**Task item**
Retype each entry below, keeping every character the same.

Source information Start Marker

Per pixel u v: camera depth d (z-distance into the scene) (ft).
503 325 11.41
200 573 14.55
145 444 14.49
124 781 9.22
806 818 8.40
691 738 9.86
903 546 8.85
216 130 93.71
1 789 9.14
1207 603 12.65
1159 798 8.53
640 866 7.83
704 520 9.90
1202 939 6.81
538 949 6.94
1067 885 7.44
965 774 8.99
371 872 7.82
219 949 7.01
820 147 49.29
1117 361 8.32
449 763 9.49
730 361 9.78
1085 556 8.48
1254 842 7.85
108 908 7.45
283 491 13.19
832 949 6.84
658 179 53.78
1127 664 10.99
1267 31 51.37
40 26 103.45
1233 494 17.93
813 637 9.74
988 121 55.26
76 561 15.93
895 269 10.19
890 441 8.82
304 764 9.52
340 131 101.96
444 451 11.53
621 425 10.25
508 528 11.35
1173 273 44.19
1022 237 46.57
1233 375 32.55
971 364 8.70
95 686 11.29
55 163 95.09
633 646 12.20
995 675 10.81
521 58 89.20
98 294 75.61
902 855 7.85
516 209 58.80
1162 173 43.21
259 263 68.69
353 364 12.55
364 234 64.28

Source information End Marker

**Output of the exercise**
Per pixel u v: camera depth d (z-distance into the scene) (ft).
503 325 11.41
200 573 14.55
145 444 14.49
124 781 9.22
806 818 8.40
691 738 9.86
903 546 8.85
216 130 93.71
1 789 9.14
1207 603 12.65
1159 798 8.53
640 866 7.83
704 520 9.90
1202 939 6.81
538 949 6.94
1067 885 7.44
965 774 8.99
371 872 7.82
219 949 7.01
820 147 49.29
1117 361 8.32
449 763 9.49
730 361 9.78
1085 556 8.48
1254 842 7.85
108 908 7.45
283 491 13.19
832 949 6.84
658 179 53.78
1127 664 10.99
1267 31 51.37
40 26 103.45
1233 494 17.93
813 637 9.74
988 121 55.26
76 561 15.93
895 269 10.19
890 441 8.82
304 764 9.52
340 131 101.96
444 451 11.53
621 425 10.25
508 528 11.35
1173 273 44.19
1022 237 46.57
1233 375 32.55
971 364 8.70
95 686 11.29
55 163 95.09
633 646 12.20
995 675 10.81
521 58 89.20
98 294 75.61
902 855 7.85
516 209 58.80
1162 173 43.21
259 263 68.69
353 364 12.55
364 234 64.28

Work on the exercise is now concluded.